Estimating vol skew from historical underlying price data

Discussion in 'Options' started by TskTsk, Apr 5, 2012.

  1. TskTsk

    TskTsk

    Is this even possible? If so how does one go about doing it?
     
  2. sonoma

    sonoma

    No.
     
  3. spindr0

    spindr0

    Skew isn't a function of UL price
     
  4. TskTsk

    TskTsk

    Gah, but I want to price OTM/ITM options based on UL history :( And I assume skew data is needed for that...
     
  5. newwurldmn

    newwurldmn

    You can estimate realized skew, but not implied skew. But for a retail account, skew is a tough asset to trade. You need a lot of leverage to make the vol difference worth your while.
     
  6. sle

    sle

    The answer is both "yes" and "no". There is a whole bunch of statistical studies you could do, depending on what you are trying to achieve.
     
  7. TskTsk

    TskTsk

    Care to expand a bit on this? My main objective is to price ITM/OTM options by looking at historical underlying prices, in order to do some backtesting. By the way after googling around a bit, I saw a post by you where you said you had an excel spreadsheet that does something along the lines of what I'm looking for. (I could have misread). Anyways, do you still have this? Would you be willing to share?

    That's true. I'm not really looking to trade the skew, rather to backtest something which requires me having prices for OTM/ITM options.
     
  8. Wow, now this is an excellent thread! I'd love to know that too. Damnit, too much partying last couple days, gotta get serious now.
     
  9. opt789

    opt789

    You want to do back testing with regard to option price, and you are spending all this time trying to guess what the skew was based on the underlying?
    Why not just use the actual historical option prices?
     
  10. TskTsk

    TskTsk

    Yeah, I actually found some papers on it.
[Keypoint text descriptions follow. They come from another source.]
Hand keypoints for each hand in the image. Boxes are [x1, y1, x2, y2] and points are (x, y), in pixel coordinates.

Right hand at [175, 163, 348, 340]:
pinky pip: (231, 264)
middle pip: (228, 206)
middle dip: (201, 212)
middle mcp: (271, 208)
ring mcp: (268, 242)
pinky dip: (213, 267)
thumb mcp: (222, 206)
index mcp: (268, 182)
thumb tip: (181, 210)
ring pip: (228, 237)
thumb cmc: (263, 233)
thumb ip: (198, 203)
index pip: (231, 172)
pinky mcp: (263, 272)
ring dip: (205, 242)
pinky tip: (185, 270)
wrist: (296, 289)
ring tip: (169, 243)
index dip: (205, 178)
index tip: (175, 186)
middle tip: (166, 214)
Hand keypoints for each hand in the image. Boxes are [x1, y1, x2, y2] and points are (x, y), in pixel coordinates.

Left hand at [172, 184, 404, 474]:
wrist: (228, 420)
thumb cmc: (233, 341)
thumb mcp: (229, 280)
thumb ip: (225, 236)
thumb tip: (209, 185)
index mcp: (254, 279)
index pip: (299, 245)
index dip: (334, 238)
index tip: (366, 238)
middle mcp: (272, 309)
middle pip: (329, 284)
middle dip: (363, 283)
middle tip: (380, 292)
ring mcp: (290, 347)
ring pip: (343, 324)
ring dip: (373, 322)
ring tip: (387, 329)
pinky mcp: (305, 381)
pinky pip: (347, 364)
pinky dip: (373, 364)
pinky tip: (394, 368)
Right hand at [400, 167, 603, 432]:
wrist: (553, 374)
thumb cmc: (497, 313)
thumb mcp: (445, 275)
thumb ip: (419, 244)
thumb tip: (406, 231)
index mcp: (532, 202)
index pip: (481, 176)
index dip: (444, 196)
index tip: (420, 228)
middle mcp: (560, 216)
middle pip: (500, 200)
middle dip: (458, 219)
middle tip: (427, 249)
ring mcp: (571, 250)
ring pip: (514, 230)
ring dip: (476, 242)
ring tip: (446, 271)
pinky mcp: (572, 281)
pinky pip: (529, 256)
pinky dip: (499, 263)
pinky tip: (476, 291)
Here's one of them: http://www.math.nyu.edu/phd_student...="dupire skew from historical data bloomberg"

    On page 24 its decribed how you can find the breakeven vol surface based on purely historical data. The assumption made is that deltahedging is a breakeven game, thus the term breakeven vol surface. Not sure if I understand the math behind it, so if someone who gets it could explain that would be nice. (It's on page 24)

    I dont have the actual historical option prices.